У голоса нет прошлого. В этой области предпринималось множество попыток, тут даже победители оказывали немцам всяческую поддержку, мечтая о скорейшем повсеместном изменении голосов; вот факт, достойный удивления: еще до окончания войны победители усиленно работали над составлением для немцев нового, иностранного лексического минимума, фонетических упражнений и удобопонятных учебников грамматики, дабы побежденные могли распроститься со старой интонацией и немного отдохнуть от родного языка. Целительным считалось даже простое слушание иностранной речи и чтение по губам: в актовых или физкультурных залах, а то и на стадионах, где еще совсем недавно проводились парады, торжества, демонстрации силы и стойкости, школьники хором заучивали уроки. В надежде бесследно вытравить из голоса старые оттенки люди с готовностью соглашались подвергать свой новый лексикон регулярным проверкам, во время которых определялся также уровень развития произношения. Охотно, мало того — радостно население участвовало в целенаправленных опросах, помогавших избавиться от любого рода изъянов, нарушавших целостную картину группового звучания.

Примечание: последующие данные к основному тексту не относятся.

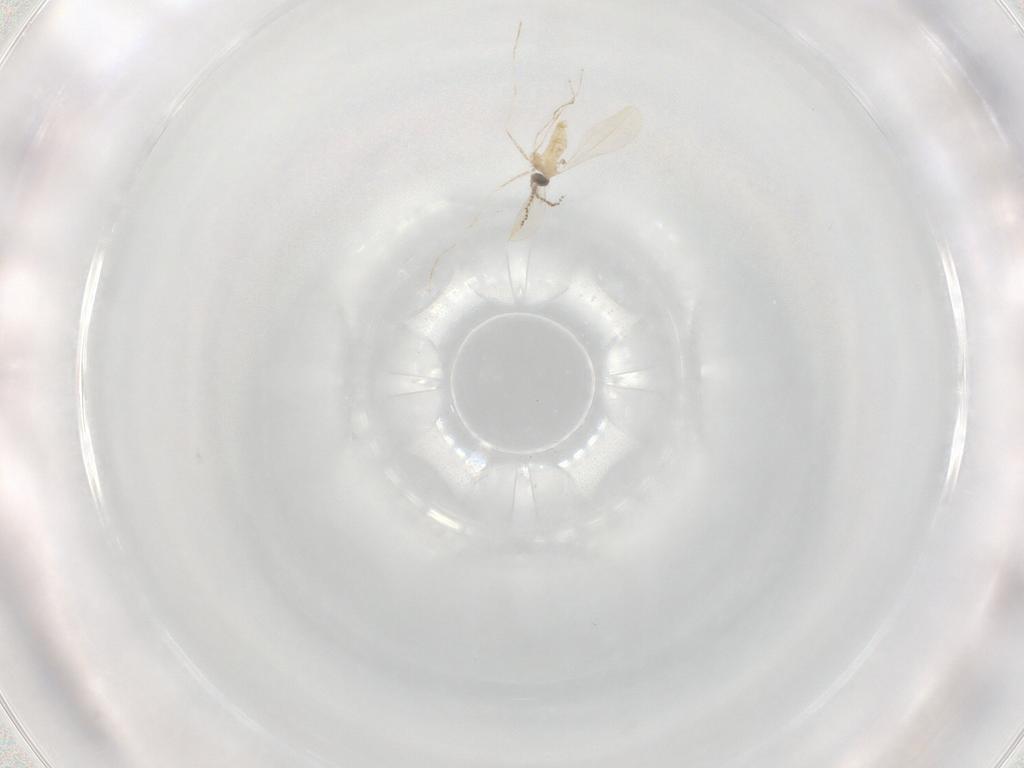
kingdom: Animalia
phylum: Arthropoda
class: Insecta
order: Diptera
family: Cecidomyiidae
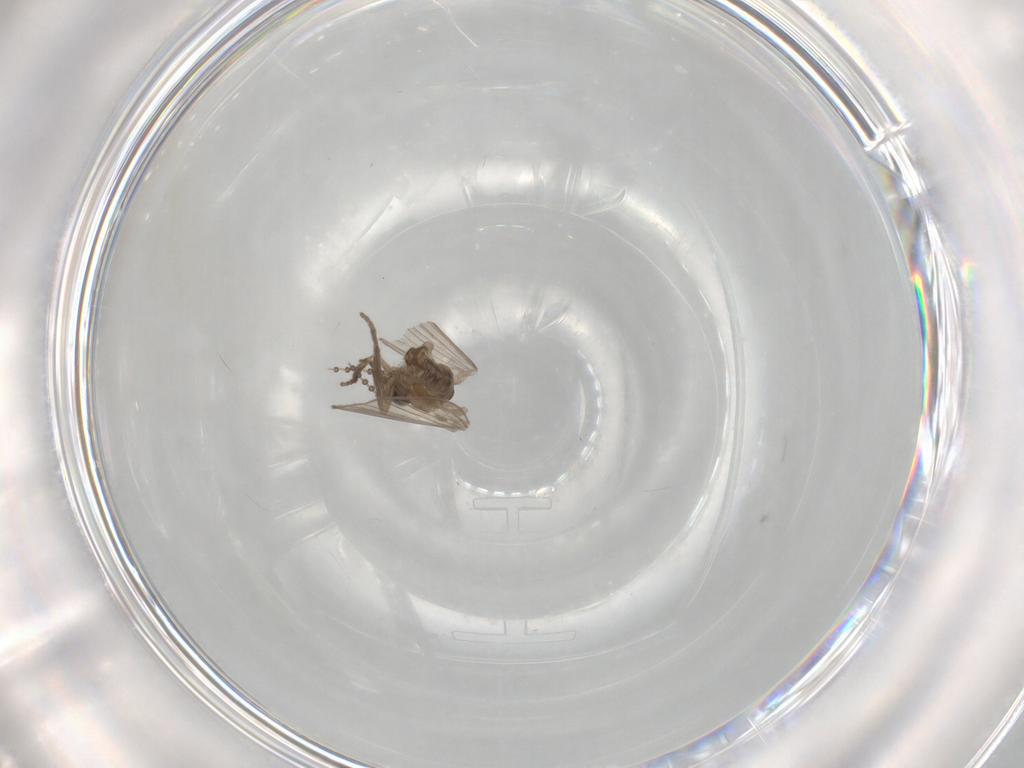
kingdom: Animalia
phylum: Arthropoda
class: Insecta
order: Diptera
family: Psychodidae
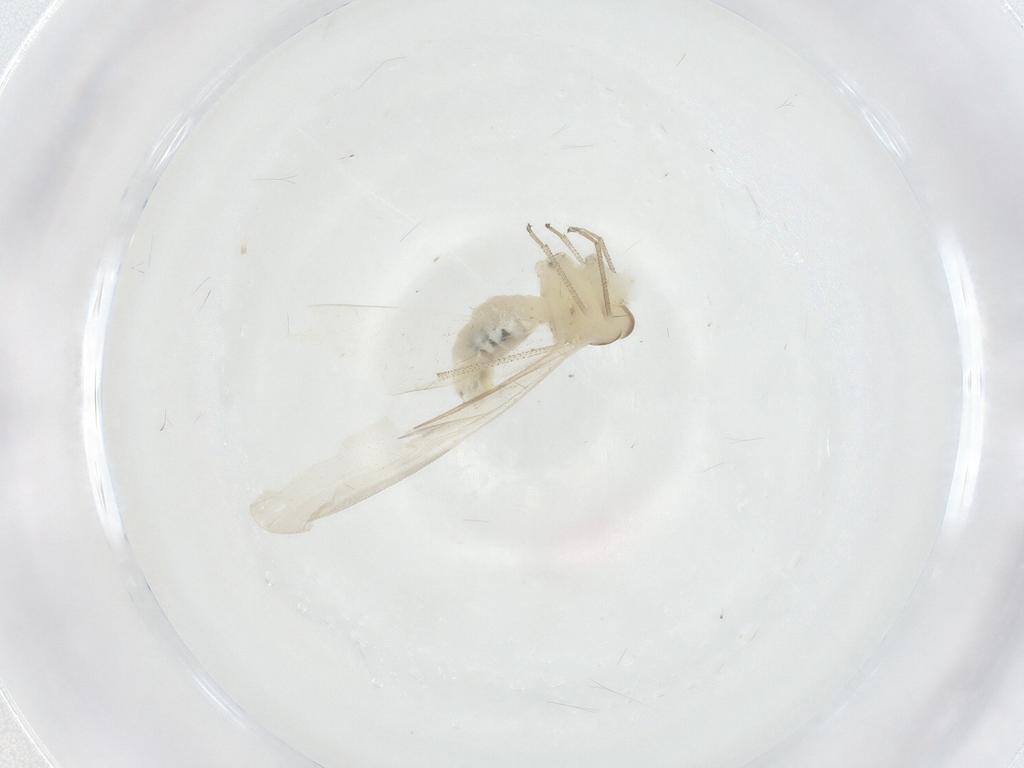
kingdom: Animalia
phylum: Arthropoda
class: Insecta
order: Psocodea
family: Caeciliusidae
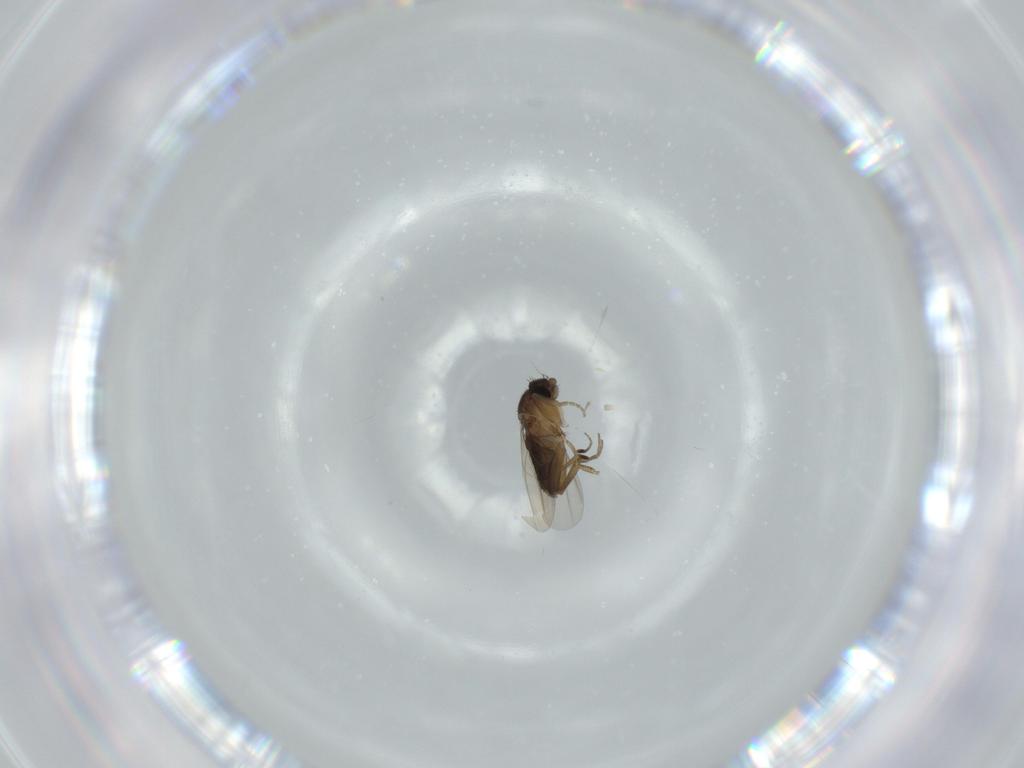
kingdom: Animalia
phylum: Arthropoda
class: Insecta
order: Diptera
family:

А может, прощание со старым голосом давалось нелегко? Может, люди переживали внутренний раскол? И жалели о том, что уже было изобретено звуковое кино? Вот если бы в пропагандистских фильмах запечатлелись только движения их немых губ и сами они, вытянувшиеся по стойке смирно, их жесты и отмашка по команде? Вид перекошенных лиц не так отвратителен, как тогдашнее звучание их голосов. Так или иначе, ни один из надрывных воплей тех лет не остался без последствий: горло сделалось шероховатым, а на связках появились роковые рубцы, от которых не избавит даже самая искусная пластическая операция. Каждый решался заменить новыми лишь некоторые из своих прежних интонаций и приукрасить свежими оттенками старый голос; так что тот оставался в распоряжении человека. Внезапно прорываясь из глубин, он порой даже сегодня привлекает к себе внимание. Бывает, старик таким голосом заорет на ребятишек, которые, заигравшись, проникли в его личные владения, что, напуганные незнакомым грубым тоном, малыши бегут наутек, словно их жизнь в опасности.
Этот властный тон до сих пор считается признаком взрослости. Оглядываясь назад, человек делает зарубку во времени, думая, что именно с этого момента овладел голосом, подлинным зрелым голосом, до которого словно ничего не было, ничего сравнимого с ним, только учтивые наивные ответы на вопросы старших, неумелые пробы своих сил в большом, по-настоящему законном мире взрослых. Такой взгляд основан на непонимании: взрослый не понимает, что в речи ребенка сокрыт внутренний голос, подчас являющийся источником вопиющих противоречий в подборе слов и детской интонации. Взрослый, не подозревая о двуголосии ребенка, поначалу не замечает подобных несоответствий. Не может помыслить, что помимо чистых детских ноток, которые доходят до нашего слуха, ребенок способен издавать звуки совершенно иного рода, что ребенок живет в двух мирах, обладает двумя голосами, говорит на двух языках, отличающихся друг от друга, наверное, так же разительно, как язык живых от языка мертвых: мертвецы используют те же слова, что и живые, но в потустороннем мире значение их прямо противоположно.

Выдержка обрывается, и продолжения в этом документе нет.